С ее губ срывается вздох, и она расслабляется в моих объятиях. Я продолжаю успокаивающие поглаживания не менее получаса, после чего она поднимает голову с моего плеча. Я тянусь к лампе, стоящей на тумбочке, и поворачиваю выключатель, чтобы немного приглушить свет. Девушка несколько раз моргает, видимо, привыкая к внезапной яркости, а затем смотрит мне в глаза.
— Ну как, лучше?
Она ничего не отвечает, просто несколько секунд смотрит мне в лицо. Боже, она так чертовски юна. Она разжимает руки на моей шее и проводит ладонями по моим плечам и вниз по груди, останавливаясь на лацканах пиджака. Ее взгляд опускается на руки, и ее тело внезапно застывает. Я прослеживаю за ее взгляд и вижу, что она сосредоточилась на галстуке. Малышка снова начинает дрожать, и с ее губ срывается хныканье.
— Что случилось?
Дыхание у девушки учащается и становится более поверхностным, а в глазах застыл ужас.

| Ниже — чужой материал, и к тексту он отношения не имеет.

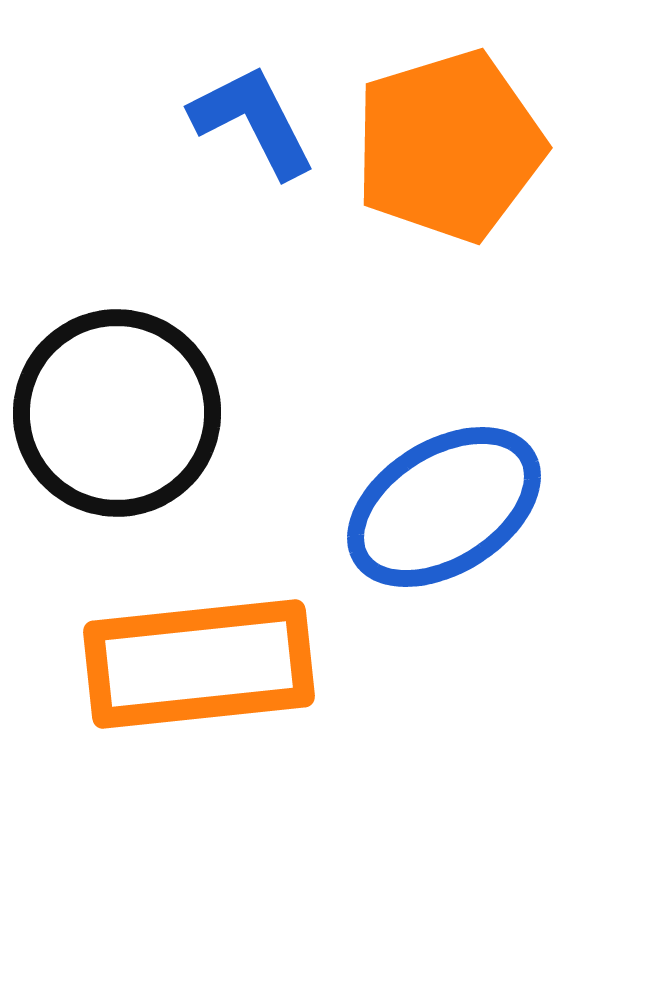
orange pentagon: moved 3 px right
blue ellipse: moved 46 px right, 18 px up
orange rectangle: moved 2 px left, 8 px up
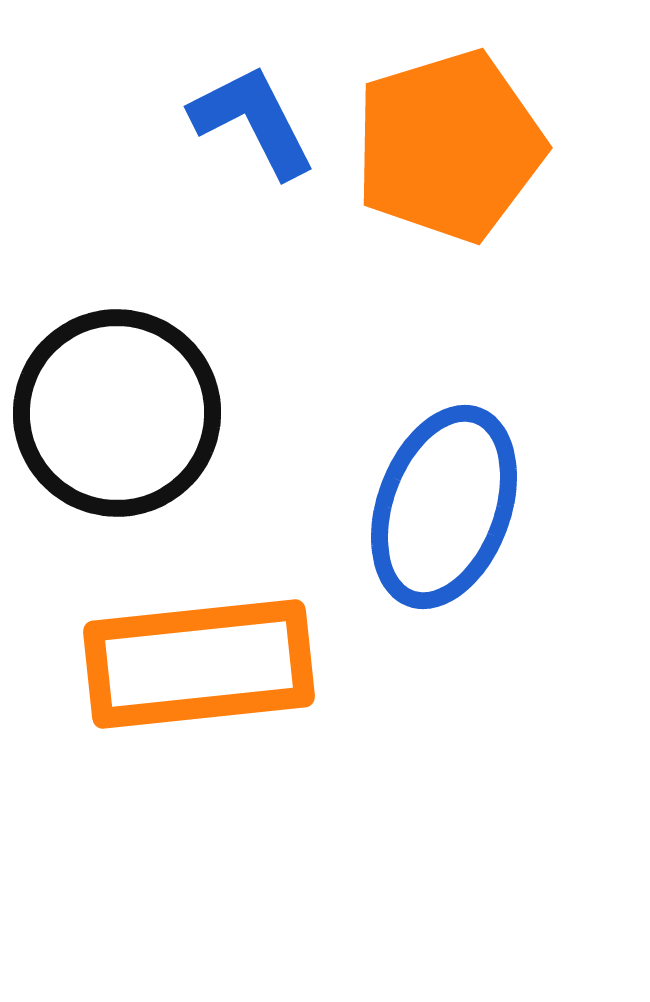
blue ellipse: rotated 38 degrees counterclockwise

— Посмотри на меня. — Я обхватываю ладонями ее лицо и приподнимаю голову, пока наши взгляды не встречаются. В ее темно-карих глазах плещется паника. — Хорошо. Теперь дыши.
Она пытается, но дыхание сбивается. Пытается еще раз. Ее нижняя губа дрожит, и я слышу тихий шепот, но не могу разобрать, что она говорит.